▶ Excerpted passage
--- --- ---
A few years ago, I felt God prompting me to leave my job and start a private practice in counseling. It was risky and nerve racking. Honestly, it didn't turn out at all like I expected. Within a year, I had closed what I had just opened. Did it turn out like I expected? No. Do I still think God wanted me to do it? Yes.



I had been working as a social worker in foster care. The job was exhausting. I sometimes worked all day and then supervised parent child visits in the evening. It didn't leave me much time for anything else.

About the time that I found office space and had my last day, I met Bill. Bill worked third shift at the local paper. We ended up spending some time together on just about a daily basis. That wouldn't have been at all possible with my work schedule as a foster care social worker and his third shift job. I thought that the practice was the goal. In hindsight I think that giving me that time with Bill was the goal. (Bill died suddenly in late April of that year.)



I like knowing the steps in a journey. But I am learning that with God it is more about trusting the one who says "Move" or "Stop" or "Turn" or "Rest" or any number of directions.



In traveling we might say, "Have passport, will travel."



With God we must be willing to give up our preconceived notions and perhaps we should say, "Have faith, will follow."


God's work in progress,

Amy

Monday, March 8, 2010

When My World Is Shaking

When I was in college, southern Indiana experienced a few minor earthquakes. There was a prediction of a bigger one later in the term. My classmates and I were ready to believe the worst. We lobbied our professors to let us off that day. They took it all in stride and said, "No." In one class we were scheduled to do presentations. Dr. Bock told us that anyone who was giving a presentation during an earthquake would get an automatic A. There were no earthquakes that day.

This morning on the way in, I heard that Turkey experienced an earthquake this morning. I think that makes 3 countries experiencing earthquakes in 2 months: Haiti, Chile, and Turkey. Sobering.

It made me think of the song by JJ Heller entitled "In Your Hands."
--- --- ---
▶ Stored data
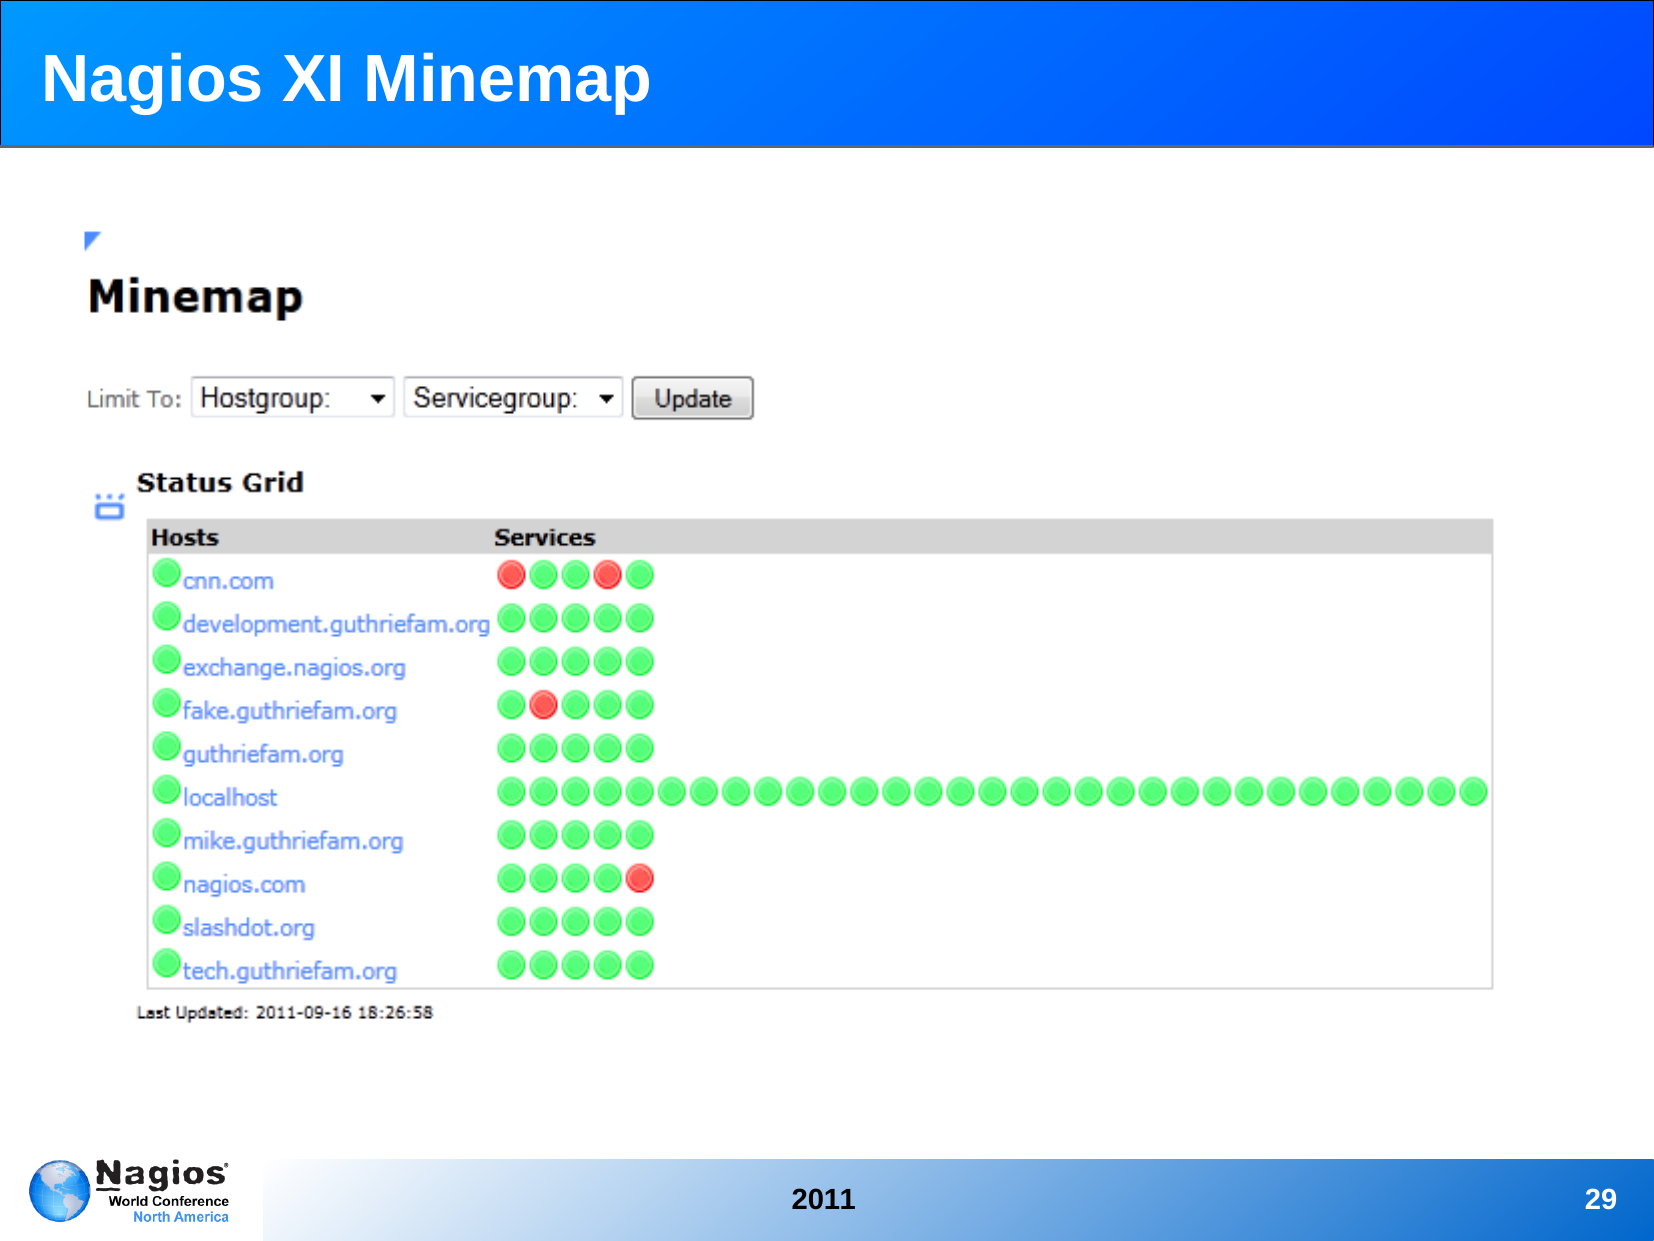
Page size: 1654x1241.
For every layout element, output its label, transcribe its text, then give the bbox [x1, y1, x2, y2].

picture [75, 224, 1538, 1051]
title Nagios XI Minemap [41, 29, 1576, 127]
picture [29, 1159, 229, 1235]
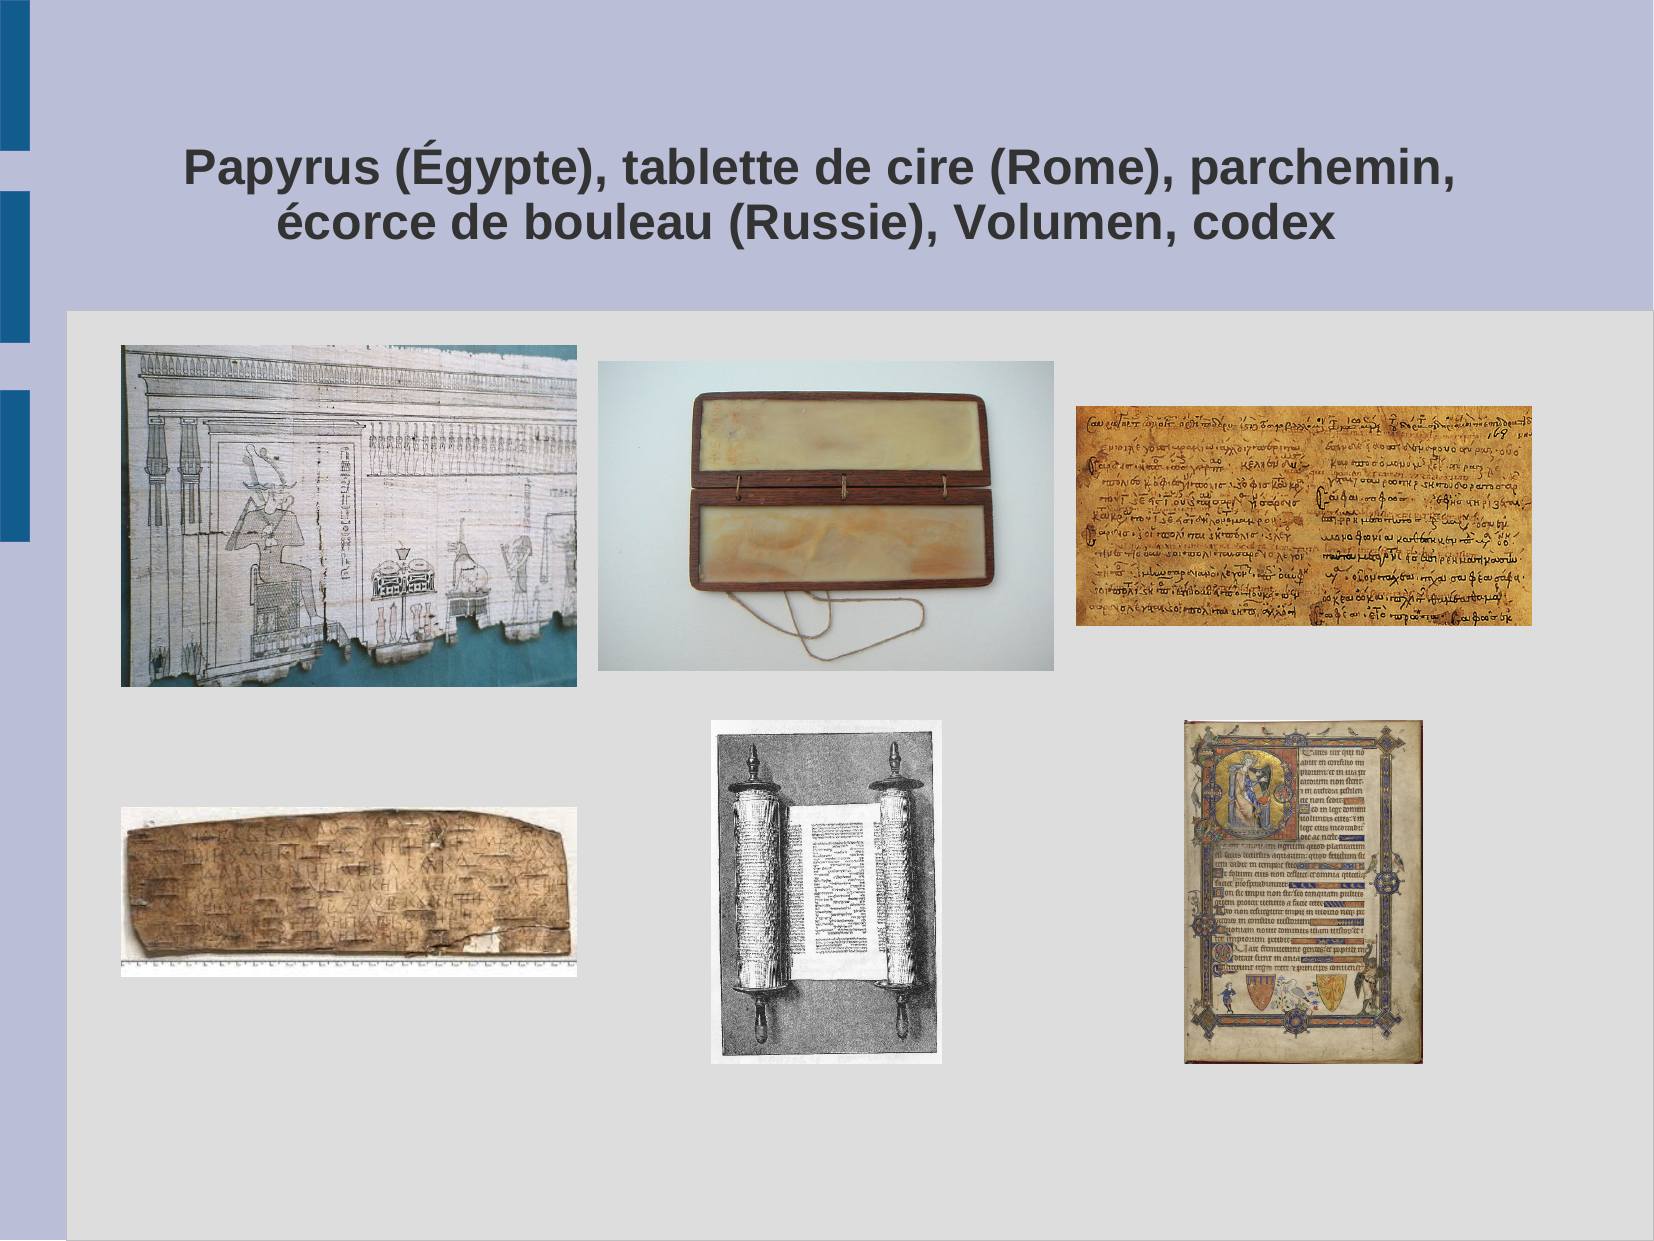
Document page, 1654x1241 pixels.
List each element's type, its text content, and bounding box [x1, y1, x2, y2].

picture [1184, 720, 1423, 1064]
picture [711, 720, 942, 1064]
picture [1076, 406, 1532, 626]
title Papyrus (Égypte), tablette de cire (Rome), parchemin, écorce de bouleau (Russie), Volumen, codex [121, 91, 1534, 299]
picture [598, 361, 1054, 671]
picture [121, 807, 577, 977]
picture [121, 345, 577, 687]
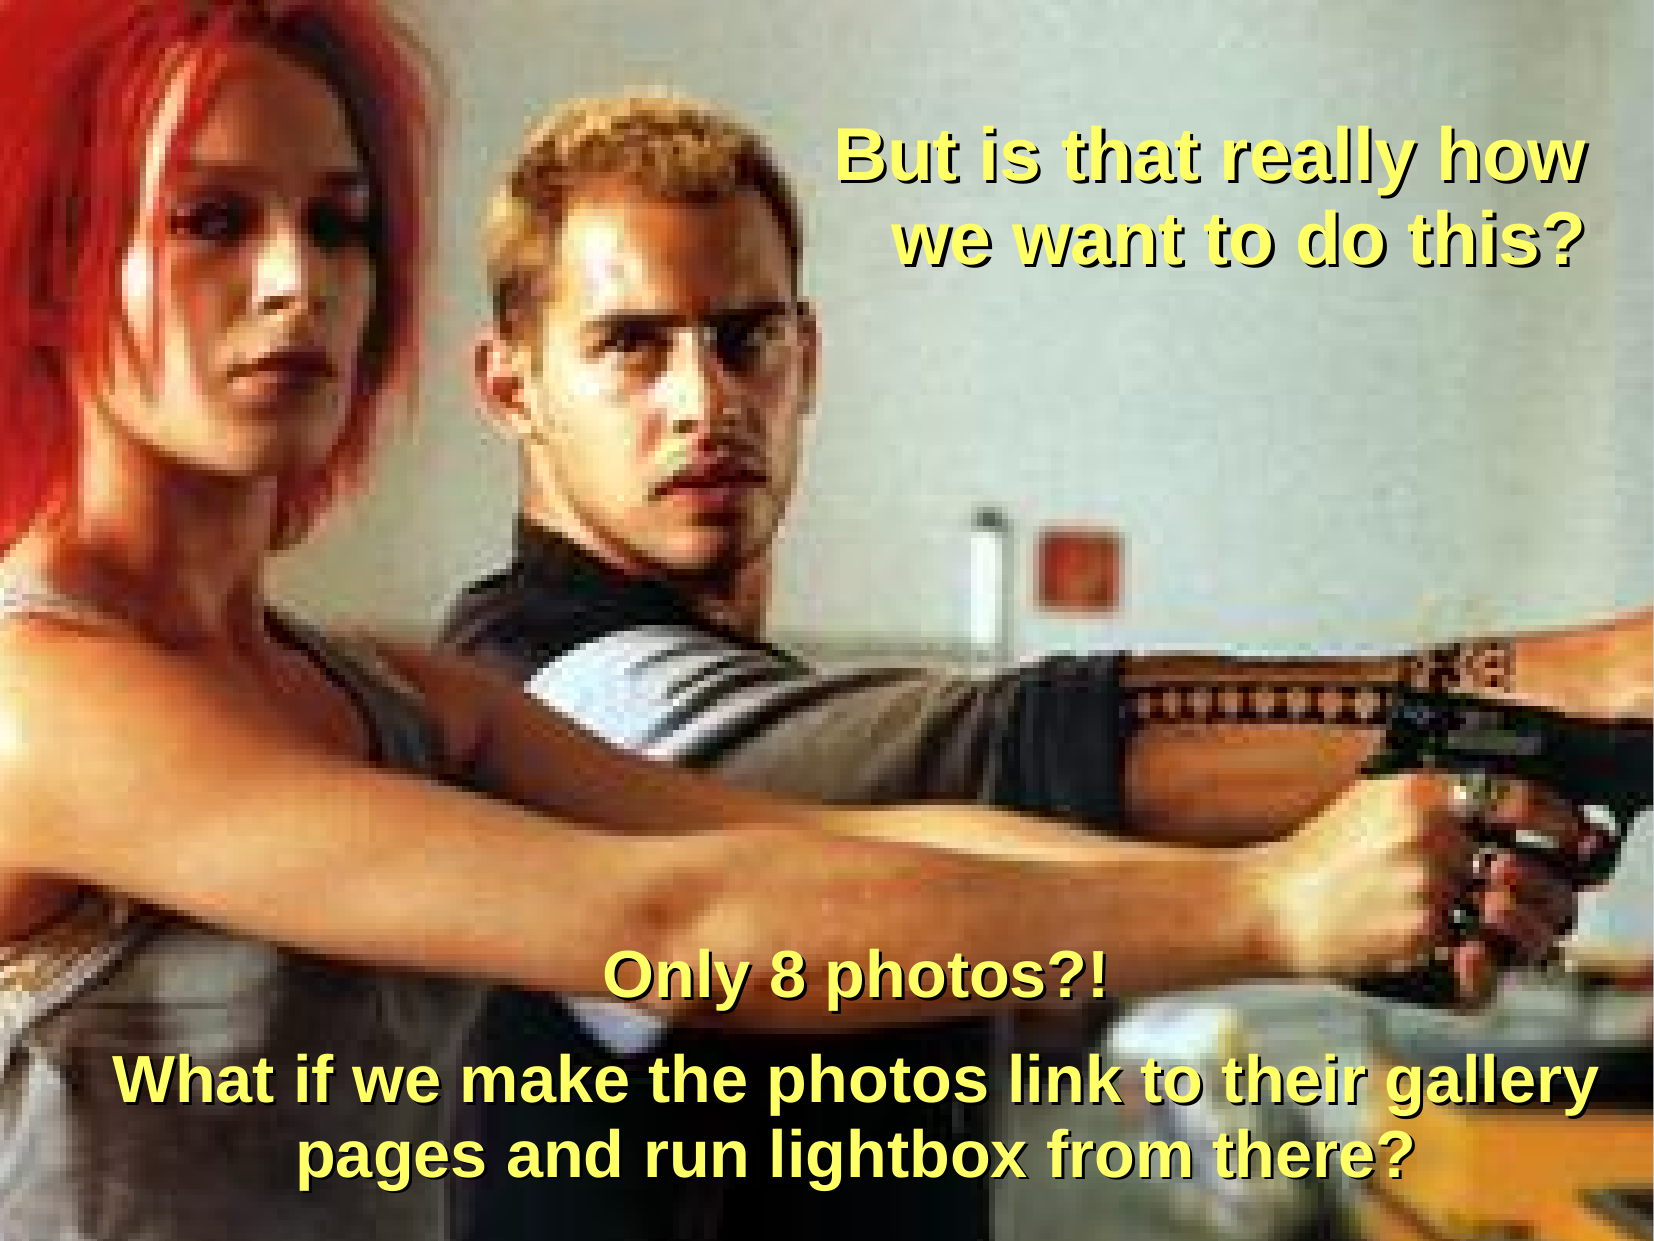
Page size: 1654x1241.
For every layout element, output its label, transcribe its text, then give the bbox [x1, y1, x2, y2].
--- --- ---
▶ Written instruction
Extend the blog passage on faith and earthquakes, picking up after its final sentence.

▶ Exercise output
I have unanswered prayers

I have trouble I wish wasn't there

I have asked a thousand ways

That you would take my pain away

That you would take my pain away

I am trying to understand

How to walk this weary land

Make straight the path a crooked line

Oh Lord before these feet of mine

Oh Lord before these feet of mine

When my world is shaking

Heaven stands

When my heart is breaking

I never leave your hands

When you walked upon this earth

You healed the broken, lost, and hurt

I know you hate to see me cry

One day you will set all things right

Yeah, one day you will set all things right

When my world is shaking

Heaven stands

When my heart is breaking

I never leave your hands

Your hands

Your hands that shaped the world

Are holding me, they hold me still

Your hands that shaped the world

Are holding me, they hold me still

I do not claim to understand what it is like to live through a major earthquake. The minor ones I have felt hardly count – like pinching your finger in a door. But I do think that these lines are true. When our worlds shake – literally or figuratively – heaven stands. When our hearts are breaking, we remain in God's hands. Perhaps like any parent whose child is heart, God holds us even closer.

Please pray for Haiti, Chile, and Turkey.

God's work in progress,

Amy

Friday, March 5, 2010

No Good At Waiting

I like to teach my pets tricks. Both cats (Katy and Mali) come when called. I've gone as far as to teach Mali to jump through a hoop. So, when I got Hadley (my floppy eared Beagle), she had to learn some things too. At first, it was sit, stay, come, down, etc. But as we moved into winter, I wanted to keep her engaged. We've attempted shake and rollover.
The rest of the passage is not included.